On a related subject, still not sure what style sheet is controlling the CSS settings for the image module. There are classes like "count" (for the number of images in a gallery) and "last" (for the date for the last update). I created new styles in the image.css because I couldn't find these styles in that css file, which sorted it out, but surprised that they didn't exist already in the misc/drupal.css or the pushbutton theme (which is the one I'm using).

impulsive’s picture

Any updates about this subject? :-)
I am trying to setup my first site with Drupal after
trying several CMS systems. It is quite good, but
I find it weird that you can restrict access to
all kind of nodes etc. And file downloading can be
made private in the settings screen.
But when you copy the link of the image, there
is no authorization check!

Best regards,

Hiu-Hong

Dave Cohen’s picture

The update is essentially this: there's nothing inherently wrong with drupal regarding this. But beware that the image module, and possibly others, are not safe if you really want to protect all files.

The image module is a great example to follow if you want to allow file uploads with your own nodes.
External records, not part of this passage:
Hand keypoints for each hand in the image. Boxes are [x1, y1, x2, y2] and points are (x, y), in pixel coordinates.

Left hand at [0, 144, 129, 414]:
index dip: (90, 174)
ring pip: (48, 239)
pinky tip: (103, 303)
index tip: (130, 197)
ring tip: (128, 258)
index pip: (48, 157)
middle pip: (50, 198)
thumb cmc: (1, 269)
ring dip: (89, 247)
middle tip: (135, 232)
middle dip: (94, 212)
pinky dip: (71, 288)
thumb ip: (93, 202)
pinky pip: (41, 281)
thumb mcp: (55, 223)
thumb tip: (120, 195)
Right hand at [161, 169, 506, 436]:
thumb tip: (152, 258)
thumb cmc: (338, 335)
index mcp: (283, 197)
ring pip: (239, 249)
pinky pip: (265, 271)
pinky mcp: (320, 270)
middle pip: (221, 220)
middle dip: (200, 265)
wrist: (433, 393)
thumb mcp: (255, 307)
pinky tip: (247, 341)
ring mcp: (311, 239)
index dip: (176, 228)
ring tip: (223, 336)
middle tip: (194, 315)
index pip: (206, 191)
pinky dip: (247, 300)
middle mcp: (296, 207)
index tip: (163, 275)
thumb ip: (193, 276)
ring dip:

With the exception of this one function:

/**
 * implement hook_file_download
 */
function image_file_download($file) {
  $size = image_get_info(file_create_path($file));
  if ($size) {
    $headers = array('Content-Type: ' . $size['mime_type']);
    return $headers;
  }
}

The problem is this allows anyone to download any image file.

In your secure module, do something more like this:

function example_file_download($file) {
  $result = db_fetch_object(db_query("SELECT f.*, n.type FROM {files} f LEFT JOIN {node} n ON f.nid=n.nid WHERE f.filepath='%s'", $file));
  if ($result->type =='example-node-type' && user_access('download example files')) {
    // only allow download if its our node, and the user has privelege
    $headers = array('Content-Type: ' . $result->filemime);
    return $headers;
  }
  else {
    // otherwise, its some other modules responibility
    return -1;
  }
}

(Warning: not tested code)

The real caveat is this: you can write a well-behaved module that only allows downloads to the right users. But, if the files are images, and the image module is enabled, all users will be able to download them.

samloo’s picture

I'd like to know if there is any code sample that works with "simple access" module's access control? I use SA to control content nodes' access permission and I want to treat the file permission the same as its containing node's permission.

Thanks.

anner’s picture

If I disable the image module, I can still view the images without being logged in. Any ideas why?

pamphile’s picture

i'm also trying to do this for uploaded files

Have you tried node privacy by role on files ?
http://drupal.org/project/node_privacy_byrole

Marcel
Business Letters
YP.BZ - Yellow Page Dot Business

Dave Cohen’s picture

I have not used that module. Are you saying it solves the problem, or does not?

The upload module may have the same problem as the image module. It may allow any user with view uploaded files permission to view all files. If you want more control than that, you'd have to replace it's file download hook with one of your own.

I've often thought of writing a more sophisticated upload module that would allow this sort of control, but I don't know when I'd have time. I know a lot of other Drupallers think about it too.

pamphile’s picture

Try the secure site module...

The problem with the secure site module is that the entire site will be secured, including images and files.

At least it's worth trying.

marcel
http://01webmasters.com

Rosamunda’s picture

What if you want all nodes and files to be public and freely accessible, BUT just some of those to be private?

Heine’s picture

Filemanager + Attachment (both in cvs unfortunately), tie file download to node access permissions so in combination with a node access module such as, nodeprivacy by role, taxonomy access control, tac lite or simple access, you can achieve this.

--
The Manual | Troubleshooting FAQ | Tips for posting | Make Backups! | Consider creating a Test site.